Divide-or-Conquer? Which Part Should You Distill Your LLM?
This work addresses the problem of high inference costs and limited generalization in LLM distillation for reasoning tasks, offering an incremental improvement by optimizing which parts to distill.
The paper tackles the challenge of efficiently distilling reasoning capabilities from large language models (LLMs) by breaking tasks into decomposition and solving phases, finding that distilling the decomposition phase achieves good generalization and cost savings while distilling the solving phase leads to performance loss.

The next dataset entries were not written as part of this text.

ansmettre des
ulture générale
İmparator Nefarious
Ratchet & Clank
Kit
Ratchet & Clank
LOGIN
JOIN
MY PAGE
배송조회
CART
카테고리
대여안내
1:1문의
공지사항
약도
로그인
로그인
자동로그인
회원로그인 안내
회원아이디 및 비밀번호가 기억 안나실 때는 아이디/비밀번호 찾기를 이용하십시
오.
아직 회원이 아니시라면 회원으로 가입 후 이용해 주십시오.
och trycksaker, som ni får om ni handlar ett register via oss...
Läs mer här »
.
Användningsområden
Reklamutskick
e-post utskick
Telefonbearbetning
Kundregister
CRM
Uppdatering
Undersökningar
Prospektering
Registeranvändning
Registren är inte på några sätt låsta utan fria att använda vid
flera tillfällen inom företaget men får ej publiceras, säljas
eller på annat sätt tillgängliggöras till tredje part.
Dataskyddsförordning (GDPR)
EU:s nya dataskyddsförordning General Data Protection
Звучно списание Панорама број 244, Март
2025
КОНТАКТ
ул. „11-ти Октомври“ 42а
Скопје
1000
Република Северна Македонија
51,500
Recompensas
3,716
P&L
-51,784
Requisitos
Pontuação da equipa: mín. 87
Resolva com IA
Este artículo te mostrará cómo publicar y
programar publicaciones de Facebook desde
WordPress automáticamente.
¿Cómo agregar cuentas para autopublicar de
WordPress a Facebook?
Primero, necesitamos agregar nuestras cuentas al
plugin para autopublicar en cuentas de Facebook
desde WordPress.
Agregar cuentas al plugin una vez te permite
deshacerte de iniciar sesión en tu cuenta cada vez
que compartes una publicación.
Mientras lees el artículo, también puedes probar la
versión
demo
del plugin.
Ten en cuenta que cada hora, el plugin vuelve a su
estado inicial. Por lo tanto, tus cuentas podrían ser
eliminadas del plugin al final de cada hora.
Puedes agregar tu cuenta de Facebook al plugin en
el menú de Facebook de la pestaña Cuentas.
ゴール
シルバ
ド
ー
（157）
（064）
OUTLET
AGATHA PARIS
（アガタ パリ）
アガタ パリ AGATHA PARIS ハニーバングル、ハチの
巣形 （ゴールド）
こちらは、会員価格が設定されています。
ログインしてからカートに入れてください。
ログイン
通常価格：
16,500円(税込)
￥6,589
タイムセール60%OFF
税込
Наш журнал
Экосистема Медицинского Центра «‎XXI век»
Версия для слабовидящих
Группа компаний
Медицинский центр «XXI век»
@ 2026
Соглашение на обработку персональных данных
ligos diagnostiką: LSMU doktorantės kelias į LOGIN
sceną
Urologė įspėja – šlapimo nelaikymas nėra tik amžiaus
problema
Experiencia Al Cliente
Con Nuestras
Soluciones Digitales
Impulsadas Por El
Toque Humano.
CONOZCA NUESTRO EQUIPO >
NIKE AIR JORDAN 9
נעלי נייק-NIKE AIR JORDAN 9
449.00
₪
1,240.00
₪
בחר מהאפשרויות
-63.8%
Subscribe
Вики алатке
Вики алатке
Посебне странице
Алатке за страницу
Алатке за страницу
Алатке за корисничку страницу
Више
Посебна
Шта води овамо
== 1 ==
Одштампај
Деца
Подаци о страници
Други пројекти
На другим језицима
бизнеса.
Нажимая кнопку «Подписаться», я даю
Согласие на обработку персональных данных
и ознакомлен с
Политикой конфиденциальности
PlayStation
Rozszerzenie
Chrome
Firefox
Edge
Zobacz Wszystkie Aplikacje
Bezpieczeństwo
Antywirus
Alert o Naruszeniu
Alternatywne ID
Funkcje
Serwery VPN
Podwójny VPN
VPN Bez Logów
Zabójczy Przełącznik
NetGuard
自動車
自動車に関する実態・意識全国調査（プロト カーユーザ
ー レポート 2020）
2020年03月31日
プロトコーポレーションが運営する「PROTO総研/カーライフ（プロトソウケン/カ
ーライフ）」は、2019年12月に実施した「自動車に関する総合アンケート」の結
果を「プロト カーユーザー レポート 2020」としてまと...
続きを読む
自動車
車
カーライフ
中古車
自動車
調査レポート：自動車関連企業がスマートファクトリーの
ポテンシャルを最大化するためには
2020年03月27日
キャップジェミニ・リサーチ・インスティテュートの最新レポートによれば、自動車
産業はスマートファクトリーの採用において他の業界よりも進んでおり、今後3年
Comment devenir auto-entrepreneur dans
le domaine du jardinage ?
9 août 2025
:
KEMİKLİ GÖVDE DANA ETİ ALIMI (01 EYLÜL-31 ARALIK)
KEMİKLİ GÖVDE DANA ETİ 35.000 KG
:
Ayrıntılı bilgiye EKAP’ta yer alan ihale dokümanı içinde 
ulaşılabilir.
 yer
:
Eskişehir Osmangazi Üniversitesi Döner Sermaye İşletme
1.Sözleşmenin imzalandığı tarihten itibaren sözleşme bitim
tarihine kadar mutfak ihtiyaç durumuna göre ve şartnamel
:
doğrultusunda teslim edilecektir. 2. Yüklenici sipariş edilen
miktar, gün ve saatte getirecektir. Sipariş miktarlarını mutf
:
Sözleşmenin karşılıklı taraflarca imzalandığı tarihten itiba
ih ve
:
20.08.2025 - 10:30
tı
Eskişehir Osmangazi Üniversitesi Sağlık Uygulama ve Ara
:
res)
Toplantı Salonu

Recent methods have demonstrated that Large Language Models (LLMs) can solve reasoning tasks better when they are encouraged to solve subtasks of the main task first. In this paper we devise a similar strategy that breaks down reasoning tasks into a problem decomposition phase and a problem solving phase and show that the strategy is able to outperform a single stage solution. Further, we hypothesize that the decomposition should be easier to distill into a smaller model compared to the problem solving because the latter requires large amounts of domain knowledge while the former only requires learning general problem solving strategies. We propose methods to distill these two capabilities and evaluate their impact on reasoning outcomes and inference cost. We find that we can distill the problem decomposition phase and at the same time achieve good generalization across tasks, datasets, and models. However, it is harder to distill the problem solving capability without losing performance and the resulting distilled model struggles with generalization. These results indicate that by using smaller, distilled problem decomposition models in combination with problem solving LLMs we can achieve reasoning with cost-efficient inference and local adaptation.